What the task requires — Using the listing below, print exactly everything from the line with "nose: (65, 439)" down to the line with "right knee: (424, 847)", both included, and nothing more.

Dataset content —
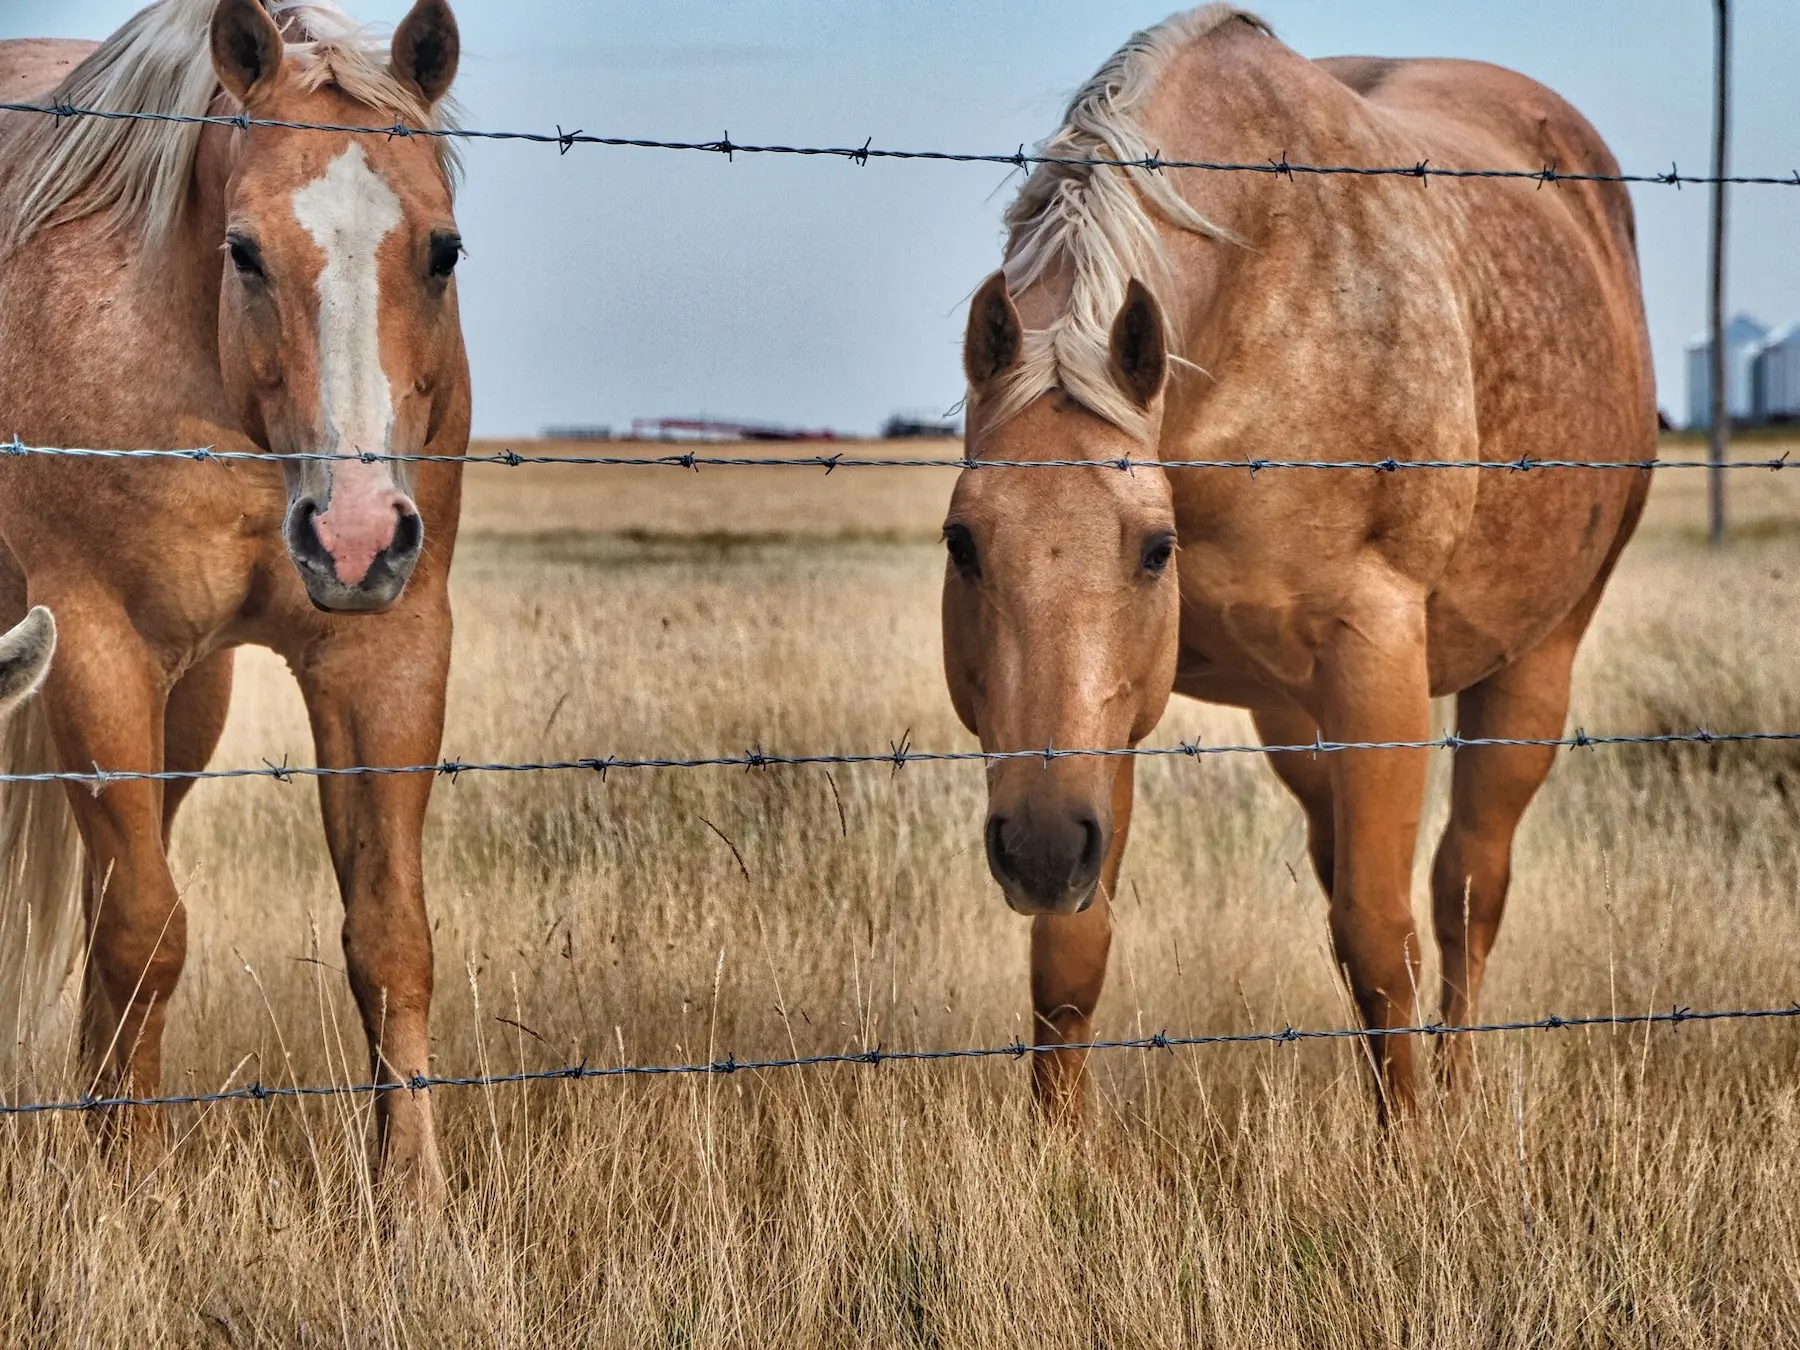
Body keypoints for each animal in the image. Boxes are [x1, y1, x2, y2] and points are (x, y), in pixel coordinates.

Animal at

...

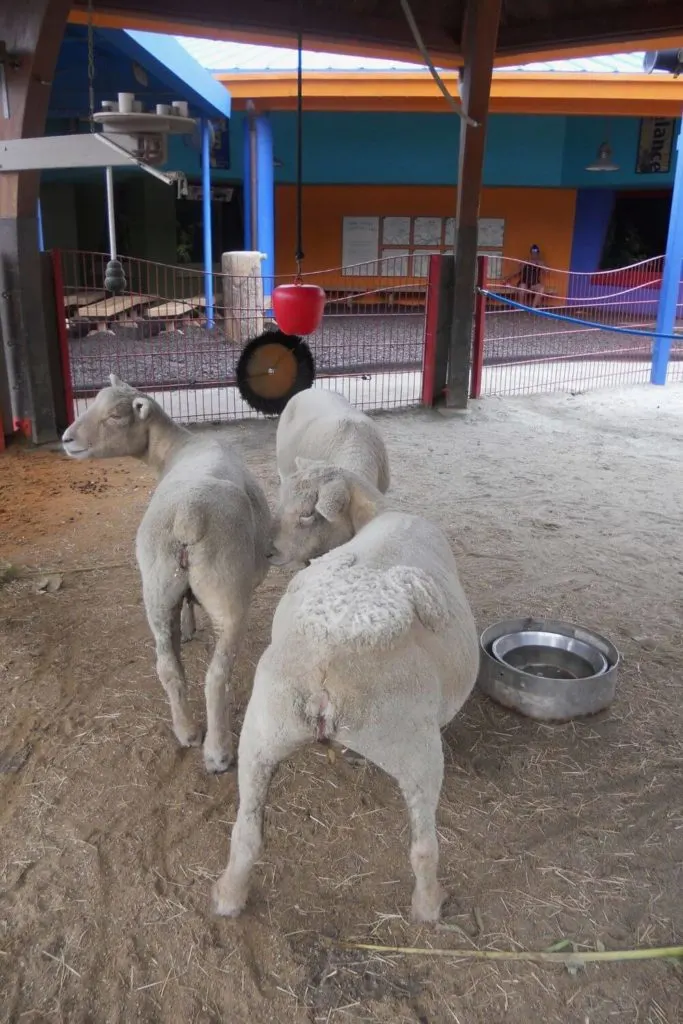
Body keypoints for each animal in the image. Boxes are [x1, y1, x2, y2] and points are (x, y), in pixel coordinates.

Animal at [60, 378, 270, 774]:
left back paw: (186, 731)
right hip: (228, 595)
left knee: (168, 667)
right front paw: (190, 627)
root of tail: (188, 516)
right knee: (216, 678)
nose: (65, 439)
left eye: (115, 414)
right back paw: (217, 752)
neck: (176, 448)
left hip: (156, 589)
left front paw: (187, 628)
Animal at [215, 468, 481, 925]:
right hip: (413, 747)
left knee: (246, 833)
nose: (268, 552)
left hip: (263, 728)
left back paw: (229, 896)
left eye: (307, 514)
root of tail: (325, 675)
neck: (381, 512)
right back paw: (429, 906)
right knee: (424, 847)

==

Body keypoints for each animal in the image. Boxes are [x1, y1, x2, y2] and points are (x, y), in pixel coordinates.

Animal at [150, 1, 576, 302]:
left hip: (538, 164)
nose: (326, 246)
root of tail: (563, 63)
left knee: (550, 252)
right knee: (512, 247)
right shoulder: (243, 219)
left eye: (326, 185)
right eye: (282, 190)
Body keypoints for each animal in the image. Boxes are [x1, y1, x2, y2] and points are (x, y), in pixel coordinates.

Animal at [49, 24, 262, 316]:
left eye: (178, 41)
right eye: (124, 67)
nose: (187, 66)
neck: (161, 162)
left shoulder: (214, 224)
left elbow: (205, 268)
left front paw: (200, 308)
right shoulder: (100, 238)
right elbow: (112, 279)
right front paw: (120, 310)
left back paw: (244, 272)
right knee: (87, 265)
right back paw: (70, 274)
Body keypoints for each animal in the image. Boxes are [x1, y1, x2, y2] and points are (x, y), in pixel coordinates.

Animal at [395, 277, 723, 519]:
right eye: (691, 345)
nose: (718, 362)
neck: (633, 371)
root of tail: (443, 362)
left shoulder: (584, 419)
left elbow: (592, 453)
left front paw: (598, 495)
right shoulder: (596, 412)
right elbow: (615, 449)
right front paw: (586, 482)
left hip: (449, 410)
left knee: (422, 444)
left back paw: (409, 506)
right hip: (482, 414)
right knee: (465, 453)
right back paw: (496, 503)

Answer box —
nose: (65, 439)
left eye: (115, 414)
right back paw: (217, 752)
neck: (176, 448)
left hip: (156, 589)
left front paw: (187, 628)
Animal at [215, 468, 481, 925]:
right hip: (413, 747)
left knee: (246, 833)
nose: (268, 552)
left hip: (263, 728)
left back paw: (229, 896)
left eye: (307, 514)
root of tail: (325, 675)
neck: (381, 512)
right back paw: (429, 906)
right knee: (424, 847)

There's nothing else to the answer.